Figure 2. A dorsal/ventral fate potential bias exists for MGE-derived progenitors transplanted both in vivo and in vitro

(A) The MGE of an E12.5 embryo dissected into dorsal and ventral domains as shown. Dissected domains were limited to the lighter-colored, periventricular region that is produced in these dark-field images by the higher cell packing density of the proliferative zone. Dissections of E13.5 and E14.5 MGE are performed similarly. (B) When E13.5 dorsal (d) and ventral (v) MGE progenitors are transplanted in vivo, both SST- and NPY-expressing interneurons are preferentially generated from dMGE transplants, while PV-expressing interneurons are preferentially generated from vMGE transplants. (C) At both E12.5 and E14.5, dMGE transplants also show a bias towards generating SST- and NPY-expressing interneurons, while the vMGE transplants preferentially give rise to PV-expressing interneurons when transplanted in vitro onto cortical feeders. Unpaired t-test: * p<0.05; ** p<0.005. Scale bar in (A) is 200μm.

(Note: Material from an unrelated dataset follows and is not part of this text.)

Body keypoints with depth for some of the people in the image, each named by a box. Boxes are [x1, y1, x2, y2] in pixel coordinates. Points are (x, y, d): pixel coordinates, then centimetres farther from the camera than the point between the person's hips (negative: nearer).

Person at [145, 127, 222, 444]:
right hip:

Figure 3. Dorsal MGE cells labeled in S-phase 1 hr prior to transplantation in vitro show a strong bias towards SST+ interneuron generation

(A) Embryos are exposed to BrdU for 1 hour, allowing for the labeling of those cells in S-phase immediately prior to transplantation. This labeling makes it possible to separate “dMGE born” and “vMGE born” progenitors based on their expression of BrdU (orange). (B-E) Immunofluorescence labeling for BrdU (B), GFP (C), and SST (D) in transplant cultures grown for 10 DIV. (F) dMGE progenitors that had been in S-phase 1hr prior to transplant as labeled by an injection of BrdU (100 mg/kg) show a very pronounced bias towards SST interneuron generation compared to vMGE. (G-H) There is no significant difference in BrdU incorporation (% of cells that are BrdU+ at 10 DIV) or cell survival between dorsal and ventral MGE transplants. Unpaired t-test: * p<0.05; ** p<0.005.

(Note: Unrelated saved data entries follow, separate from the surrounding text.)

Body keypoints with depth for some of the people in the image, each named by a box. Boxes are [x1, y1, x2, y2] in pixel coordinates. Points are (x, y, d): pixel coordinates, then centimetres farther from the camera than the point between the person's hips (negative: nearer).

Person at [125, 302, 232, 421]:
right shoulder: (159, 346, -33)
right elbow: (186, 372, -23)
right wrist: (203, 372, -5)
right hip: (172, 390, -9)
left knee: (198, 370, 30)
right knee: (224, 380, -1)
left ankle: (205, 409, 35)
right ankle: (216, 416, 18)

Figure 4. SST- and PV-expressing interneuron subgroups are generated contemporaneously during development

The cortex of P30 mice, exposed to BrdU at E12.5, E14.5, or E16.5 as previously published (Xu et al., 2004), was processed for immunofluorescence for BrdU and either parvalbumin (A; PV) or somatostatin (B; SST) with arrows indicating co-expression. (C) The percentages of SST/PV co-labeling with BrdU are not significantly different at any of the ages studied in either the superficial (Layers II-IV) or deep (Layers V-VI) cortex.

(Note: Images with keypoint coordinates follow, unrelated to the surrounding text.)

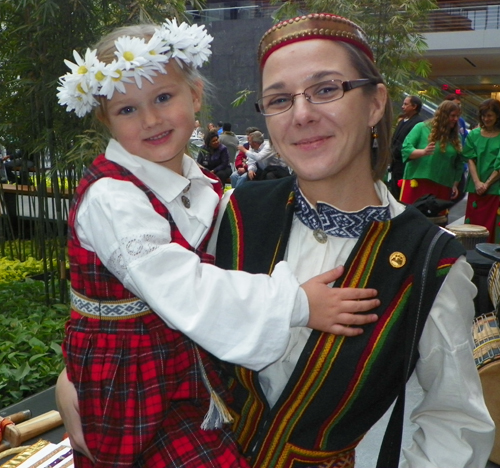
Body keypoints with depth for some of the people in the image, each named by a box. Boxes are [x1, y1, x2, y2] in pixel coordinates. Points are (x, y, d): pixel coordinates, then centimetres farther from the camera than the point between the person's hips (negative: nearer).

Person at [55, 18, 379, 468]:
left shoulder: (204, 189, 5)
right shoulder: (110, 198, -20)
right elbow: (182, 290, -27)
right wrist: (296, 304, -25)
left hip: (194, 375, 7)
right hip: (134, 396, -7)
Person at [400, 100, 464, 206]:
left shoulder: (456, 137, 13)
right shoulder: (422, 127, 1)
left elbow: (459, 165, 18)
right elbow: (406, 149, -8)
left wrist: (455, 185, 12)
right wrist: (423, 152, -25)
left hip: (442, 187, 4)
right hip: (416, 182, -4)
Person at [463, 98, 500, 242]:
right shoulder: (474, 135, 10)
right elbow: (471, 160, 4)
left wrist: (487, 184, -9)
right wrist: (477, 182, -8)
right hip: (475, 188, 3)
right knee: (472, 224, 3)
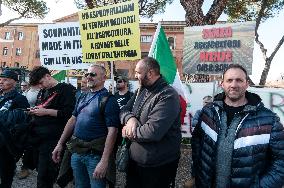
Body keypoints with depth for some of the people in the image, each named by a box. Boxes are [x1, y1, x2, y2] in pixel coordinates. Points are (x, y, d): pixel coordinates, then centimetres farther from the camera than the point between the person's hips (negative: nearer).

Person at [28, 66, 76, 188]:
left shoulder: (65, 89, -7)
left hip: (51, 138, -8)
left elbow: (69, 112, -16)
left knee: (44, 176, -4)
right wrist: (34, 111, 9)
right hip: (37, 137, 8)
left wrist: (46, 111, -17)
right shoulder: (42, 92, 18)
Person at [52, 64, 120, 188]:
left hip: (95, 154, -6)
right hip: (76, 152, 7)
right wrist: (60, 144, 11)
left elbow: (112, 131, -19)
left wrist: (104, 161, -24)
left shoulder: (108, 100, -13)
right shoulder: (83, 98, 10)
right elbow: (73, 120, 15)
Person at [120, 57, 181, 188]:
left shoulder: (168, 96, -23)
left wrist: (129, 133, -15)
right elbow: (124, 110, 6)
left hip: (159, 166, -7)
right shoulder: (141, 91, 7)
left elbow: (153, 131, -32)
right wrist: (130, 118, -18)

Figure 5. An array based approach to identify genes enriched in the dorsal or ventral MGE

(A) The plot shows results averaged from 3 separately prepared, non-amplified RNA samples of dorsal or ventral MGE (dMGE, vMGE), run on the Affimatrix 430 2.0 array. Distance from the origin reflects strength of signal. Distance from the diagonal line is proportion to relative difference between dorsal and ventral signals for that RNA such that RNAs above the line are enriched in the dMGE, whereas RNAs below the line are enriched in the vMGE. (B-D) Several of the genes identified as enriched in the dMGE are known to be selectively expressed. Gli1 and Nkx6.2 expression in the dMGE have been shown to remain dependent on Shh signaling after initial patterning has been established (Xu et al., 2005). (E) Hedgehog Interacting Protein 1 (Hhip1) is also expressed in the dMGE along with another Shh signaling inhibitor, patched (Loulier et al., 2005). Hhip1 acts as an antagonist of Hedgehog signaling (Chuang et al., 2003), although it could conceivably also act to concentrate Hh proteins into a defined region where net Hh signaling could be enhanced (Saha and Schaffer, 2006).